In 2000 I installed the PISA Eurodash and door panels. It was more than a simple weekend job, but it really wasn't an impossible task. The hardest part was dealing with the wiring harness - very little was labeled, and you really had to figure it out as you went on (nothing was plug and play). I hope that they have improved that part of the kit, because in all other respects the dash is superb:

I recently (2007) had the instrument panel black powdercoated:

I bought an extra "GTS" and attached it to the glove box door, since the real GTS cars have this label.

Oh, and unlike a real 328, this glove box really does open!

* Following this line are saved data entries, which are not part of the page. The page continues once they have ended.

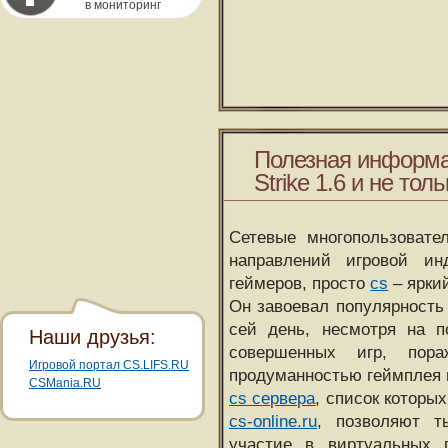
в мониторинг
Полезная информа
Strike 1.6 и не толь
Сетевые многопользовате
направлений игровой и
геймеров, просто
cs
– ярки
Он завоевал популярность 
сей день, несмотря на 
Наши друзья:
совершенных игр, пора
Игровой портал CS.LIFS.RU
продуманностью геймплея 
CSMania.RU
cs сервера
, список которы
cs-online.ru
, позволяют т
участие в виртуальных п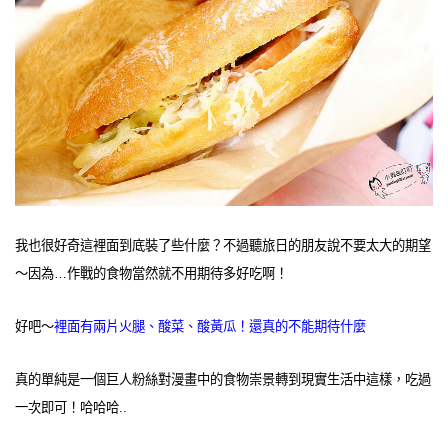
我也很好奇這裡面到底裝了些什麼？不過聽旅日的朋友說不要太大的期望
～因為…作戰的食物當然就不用期待多好吃啊！
好吧～
裡面有兩片火腿、酸菜、酸黃瓜！還真的不能期待什麼
真的單純是一個巨人粉絲對漫畫中的食物崇景轉到現實生活中這樣，吃過
一次即可！哈哈哈..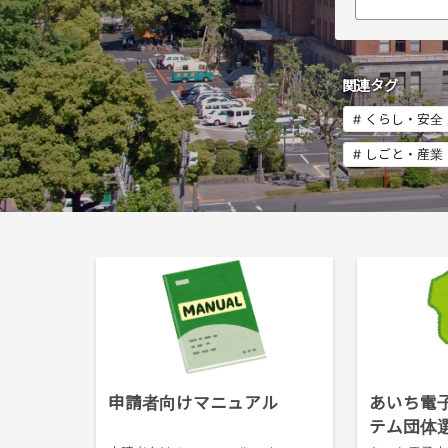
関連タグ
#
くらし・安全
#
しごと・産業
申請者向けマニュアル
あいち電
テム団体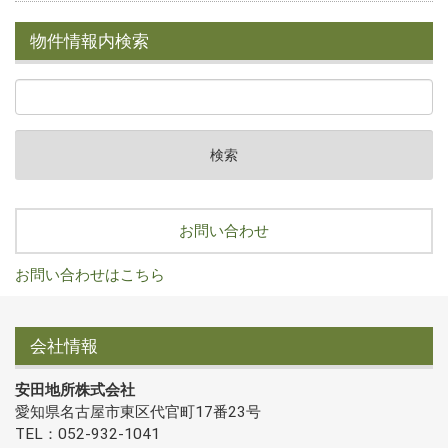
物件情報内検索
お問い合わせ
お問い合わせはこちら
会社情報
安田地所株式会社
愛知県名古屋市東区代官町17番23号
TEL：052-932-1041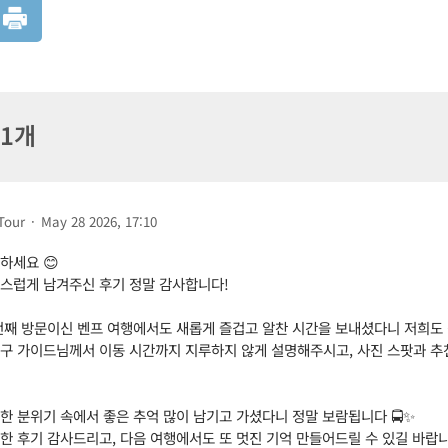
 1개
Tour
·
May 28 2026, 17:10
하세요 😊
스럽게 남겨주신 후기 정말 감사합니다!
번째 방문이신 벤프 여행에서도 새롭게 즐겁고 알찬 시간을 보내셨다니 저희도 정
구 가이드님께서 이동 시간까지 지루하지 않게 설명해주시고, 사진 스팟과 추
한 분위기 속에서 좋은 추억 많이 남기고 가셨다니 정말 보람됩니다 🚍✨
한 후기 감사드리고, 다음 여행에서도 또 멋진 기억 만들어드릴 수 있길 바랍니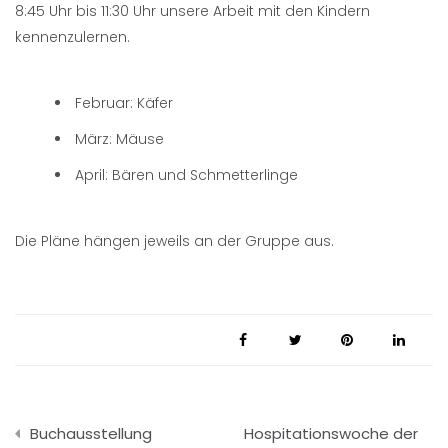
8:45 Uhr bis 11:30 Uhr unsere Arbeit mit den Kindern
kennenzulernen.
Februar: Käfer
März: Mäuse
April: Bären und Schmetterlinge
Die Pläne hängen jeweils an der Gruppe aus.
Beitragsnavigation
Buchausstellung
Hospitationswoche der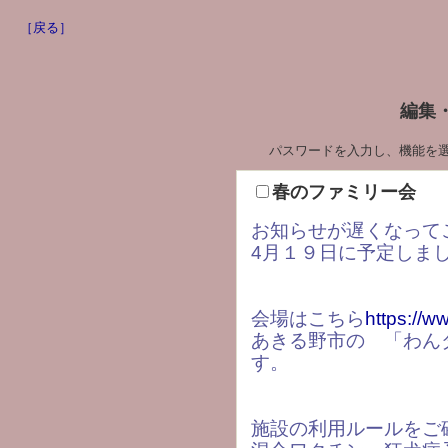
［戻る］
編集
パスワードを入力し、機能を
春のファミリー会
お知らせが遅くなって
4月１９日に予定しま
会場はこちら
https://w
あきる野市の 「わん
す。
施設の利用ルールをご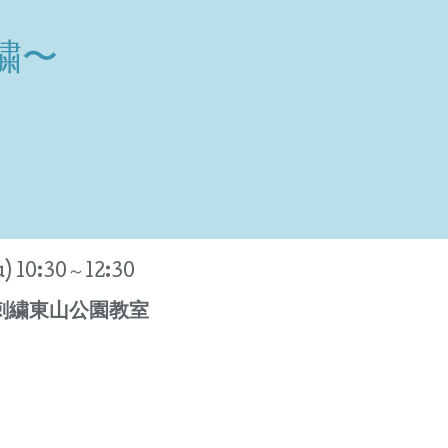
繍〜
) 10:30～12:30
刺繍東山公園教室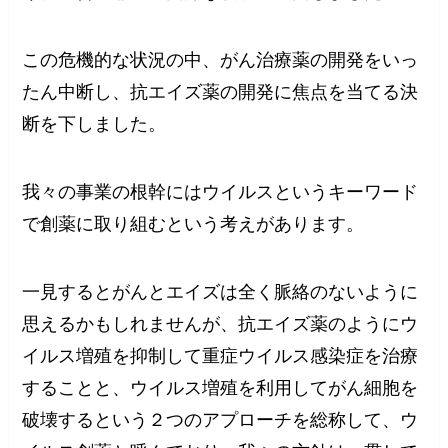
この危機的な状況の中、がん治療薬の開発をいっ
たん中断し、抗エイズ薬の開発に焦点を当てる決
断を下しました。
我々の事業の根幹にはウイルスというキーワード
で創薬に取り組むという考えがあります。
一見するとがんとエイズは全く脈絡のないように
思えるかもしれませんが、抗エイズ薬のようにウ
イルス増殖を抑制して重症ウイルス感染症を治療
することと、ウイルス増殖を利用してがん細胞を
破壊するという２つのアプローチを総称して、ウ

Now back to the sagging problem. I think you might be able to make it out in this picture. The rear door gap gets smaller as you go up - not a good situation:

In 2002 I took the car to Twin Lakes Fiero to have Fiero Bob install a couple of new items (fuel pump, ported & coated exhaust manifolds, and a set of Darrell Morse lower/middle/upper intake manifolds and bored throttle body. These parts made a real, noticable difference. I have no dyno tests, but throttle response was definitely improved. I'd guesstimate perhaps 8 HP from the exhaust and maybe another 6 or 7 from the intake. No pix, I'm afraid....

More importantly, Bob had something that turned out to be a life saver: a convertible subframe. It mounted completely below the car, and pulls the front and rear subframes together. We deep-sixed the "X" frame and welded in the subframe. The end result? The door gaps are back to what they should be, and I didn't need to worry about attaching a skateboard under the gas tank to keep the belly from any further sagging. Here's a recent photo of the door gap.

Problem solved:

As it turned out the convertible frame was made by Archie. Hmm..... looks like this Archie guy really knows these cars..... Did I really want a 3.1 turbo, considering that there would have been essentially zero aftermarket support for such a motor? Gotta think about this.... (you'll see Archie mentioned again in the next phase of the build).

Oh, and one other minor mod that you can see in the above photo. I painted the front part of the quarter window to match the body color. On the Ferrari 308's, this whole area was black. But on the 308 qv and on the subsequent 328, the front of this frame was body color.

[This message has been edited by Doc John (edited 01-08-2008).]

ALLTRBO JAN 05, 08:04 PM
So far it's a wonderful read. It helps take my mind off of the bathroom's fresh paint fumes.

I would LOVE to have had one of these since new. Or anything since new, really. But in 1985 I was 4 years old.
Thanks very much for sharing, and yours is one of my favorite Fieros (as it is currently). I'm looking forward to reading more.